Brown also presided over the "salvage" of a record 9 million Sacramento splittail and over 2 million other fish including Central Valley salmon, steelhead, striped bass, largemouth bass, threadfin shad, white catfish and sturgeon in 2011. (http://www.counterpunch.org/2012/05/07/carnage-in-the-pumps/

 

In addition, Brown and Natural Resources Secretary John Laird continued the privately-funded Marine Life Protection Act (MLPA) Initiative started by Governor Schwarzenegger in 2004. The conflicts of interest, failure to comprehensively protect the ocean, shadowy private funding, incomplete and terminally flawed science and violation of the Yurok Tribe's traditional harvesting rights have made the MLPA Initiative to create so-called "marine protected areas into one of the worst examples of corporate greenwashing in California history. 

 

In a huge conflict of interest, Catherine Reheis-Boyd, President of the Western States Petroleum Association, chaired the Marine Life Protection Act (MLPA) Initiative Blue Ribbon Task Force to create so-called "marine protected areas" in Southern California.
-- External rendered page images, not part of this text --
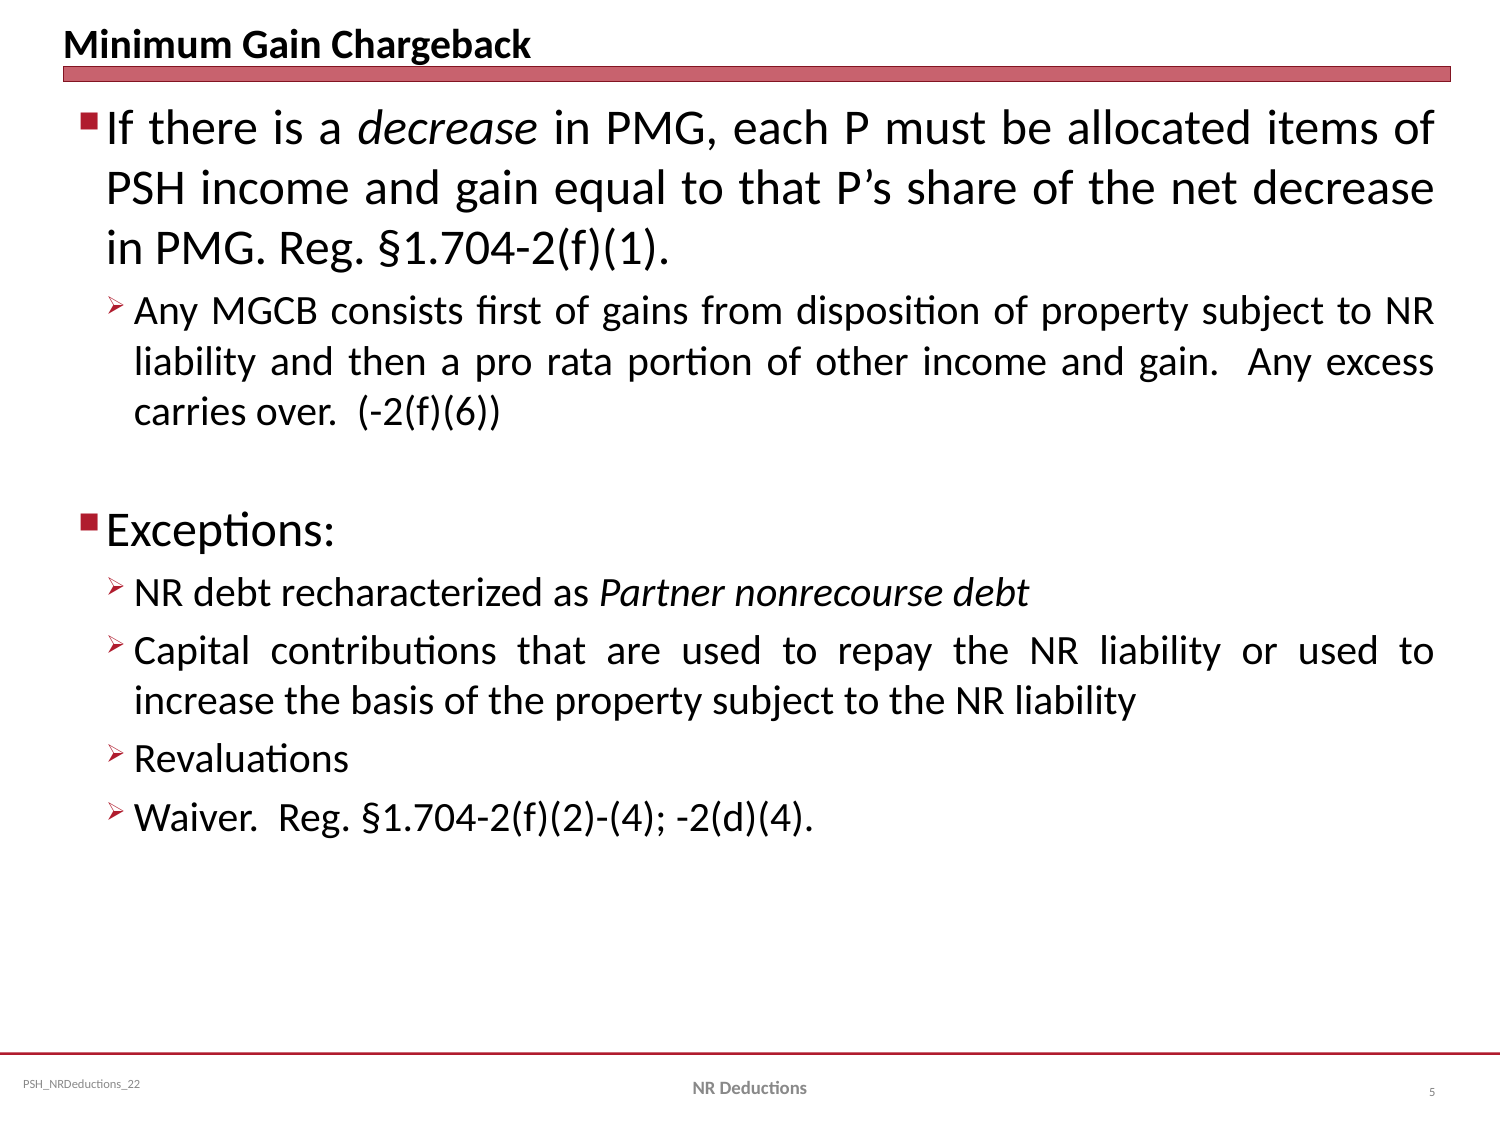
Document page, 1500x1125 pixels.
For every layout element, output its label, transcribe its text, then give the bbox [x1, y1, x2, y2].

title Minimum Gain Chargeback [62, 6, 1451, 67]
list If there is a decrease in PMG, each P must be allocated items of PSH income and gain equal to that P’s share of the net decrease in PMG. Reg. §1.704-2(f)(1). Any MGCB consists first of gains from disposition of property subject to NR liability and then a pro rata portion of other income and gain. Any excess carries over. (-2(f)(6)) Exceptions: NR debt recharacterized as Partner nonrecourse debt Capital contributions that are used to repay the NR liability or used to increase the basis of the property subject to the NR liability Revaluations Waiver. Reg. §1.704-2(f)(2)-(4); -2(d)(4). [63, 87, 1451, 1041]
slide_number 5 [1375, 1061, 1451, 1122]
footer NR Deductions [512, 1056, 988, 1117]
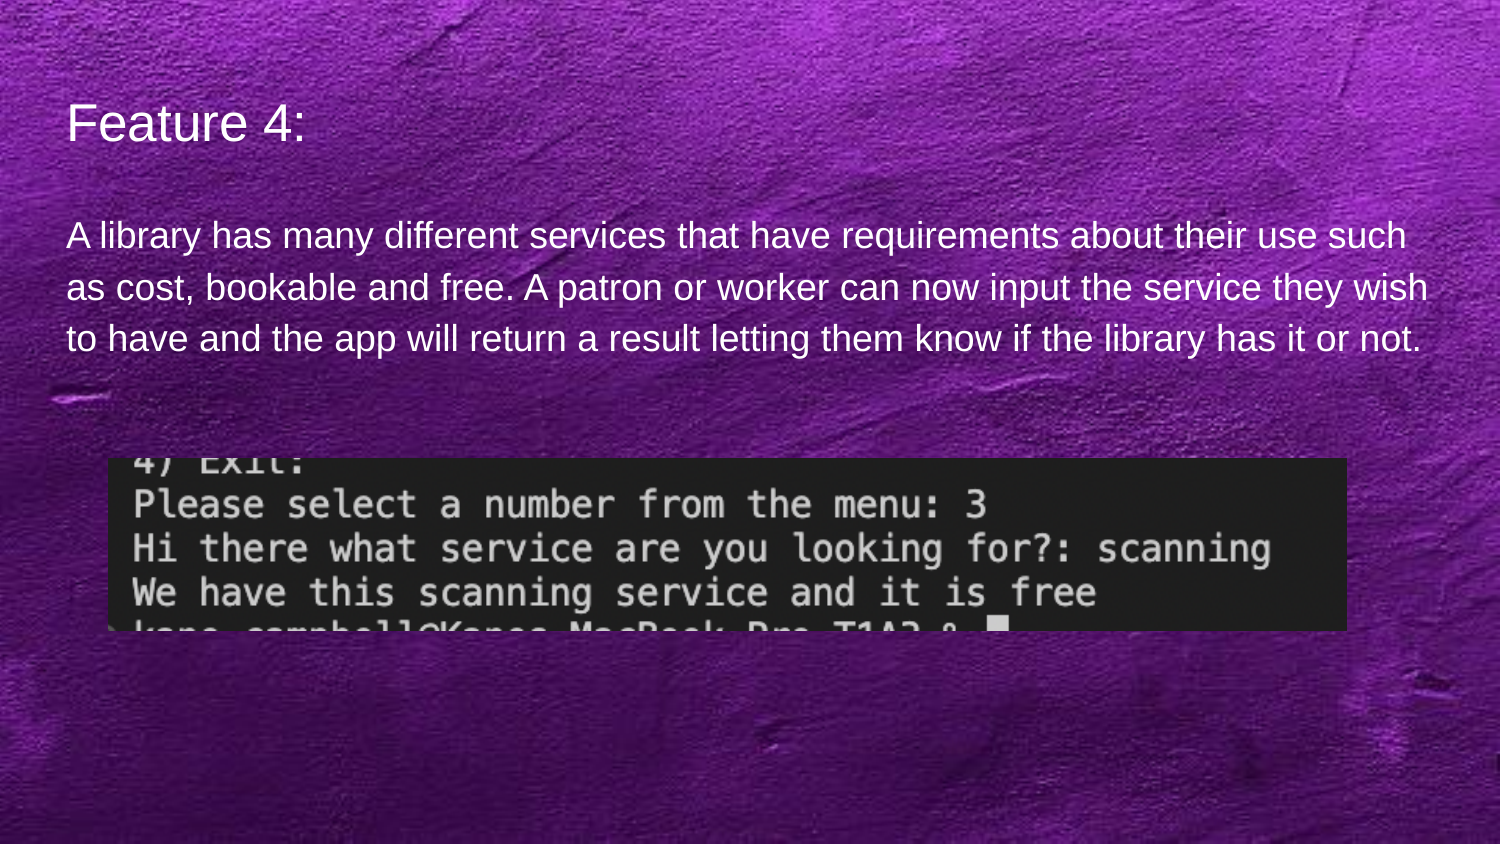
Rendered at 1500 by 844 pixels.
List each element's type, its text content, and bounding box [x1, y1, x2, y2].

picture [0, 0, 1500, 844]
list A library has many different services that have requirements about their use such as cost, bookable and free. A patron or worker can now input the service they wish to have and the app will return a result letting them know if the library has it or not. [51, 189, 1449, 750]
title Feature 4: [51, 72, 1449, 167]
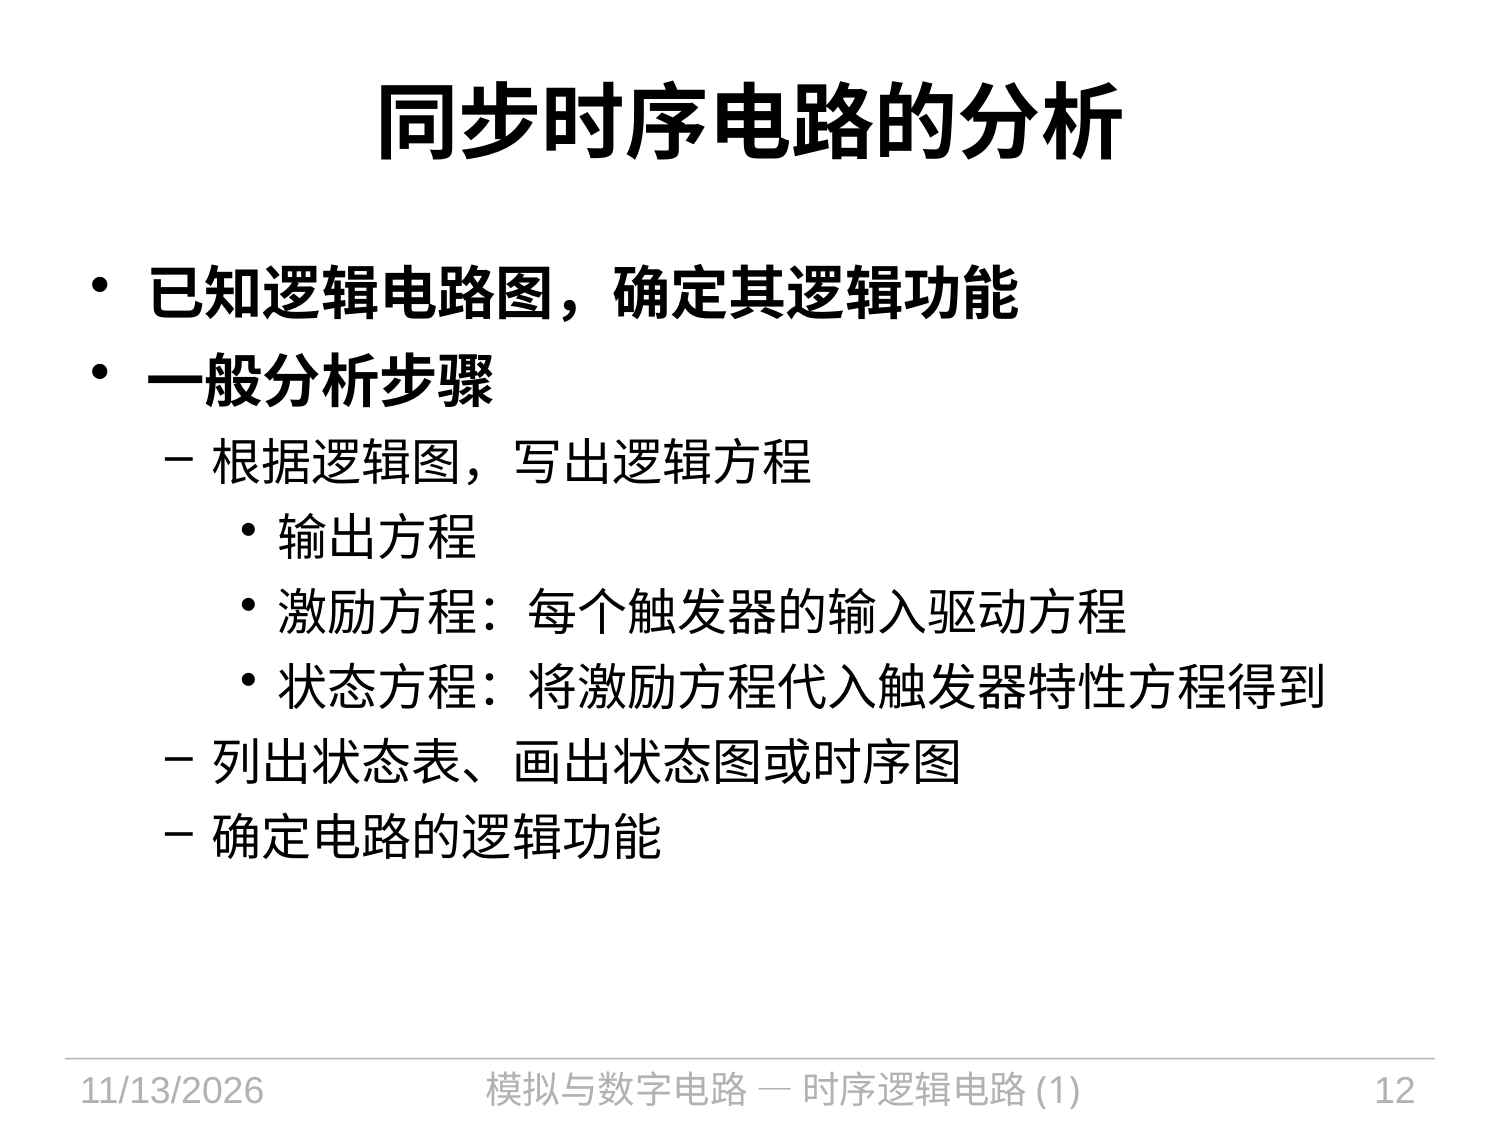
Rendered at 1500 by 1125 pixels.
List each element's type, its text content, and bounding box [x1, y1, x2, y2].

title 同步时序电路的分析 [75, 24, 1425, 213]
slide_number 12 [1230, 1058, 1431, 1125]
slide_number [64, 1058, 348, 1125]
list 已知逻辑电路图，确定其逻辑功能 一般分析步骤 根据逻辑图，写出逻辑方程 输出方程 激励方程：每个触发器的输入驱动方程 状态方程：将激励方程代入触发器特性方程得到 列出状态表、画出状态图或时序图 确定电路的逻辑功能 [75, 248, 1388, 1047]
footer 模拟与数字电路 — 时序逻辑电路(1) [359, 1058, 1205, 1125]
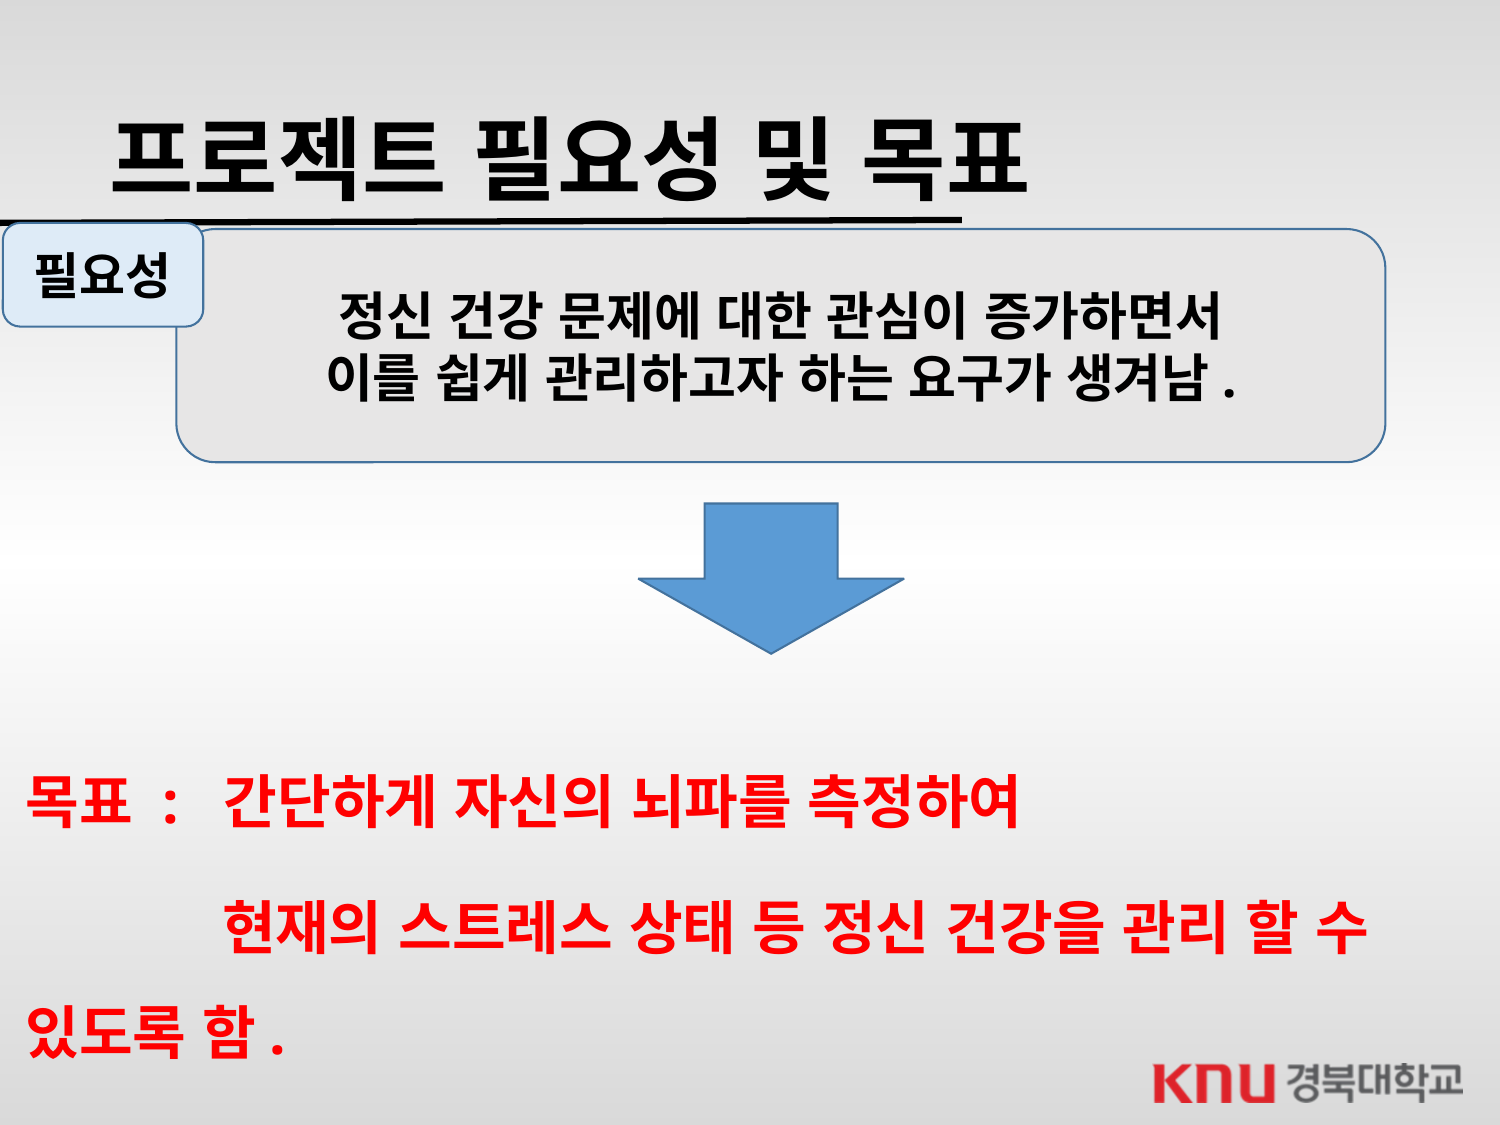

Reheis-Boyd, the oil industry's lead lobbyist for fracking, offshore oil drilling, the construction of the Keystone XL Pipeline and the evisceration of environmental laws, also served on the MLPA task forces for the North Coast, North Central Coast and Central Coast. 

 

Other environmental policies of the Schwarzenegger administration that Brown and Laird have continued include engineering the collapse of six Delta fish populations by pumping massive quantities of water out of the Delta; presiding over the annual stranding of endangered coho salmon on the Scott and Shasta rivers; clear cutting forests in the Sierra Nevada; supporting legislation weakening the California Environmental Water Quality Act (CEQA); and embracing the corruption and conflicts of interests that infest California environmental processes and government bodies ranging from the Bay Delta Conservation Plan to the regional water boards. 

 

Now Brown has apparently expanded his war on fish, rivers, the ocean and the environment to the First Amendment as he confiscates signs of those who oppose the peripheral tunnels. What will Caltrans do next - start pulling bumper stickers off the vehicles of peripheral tunnel opponents?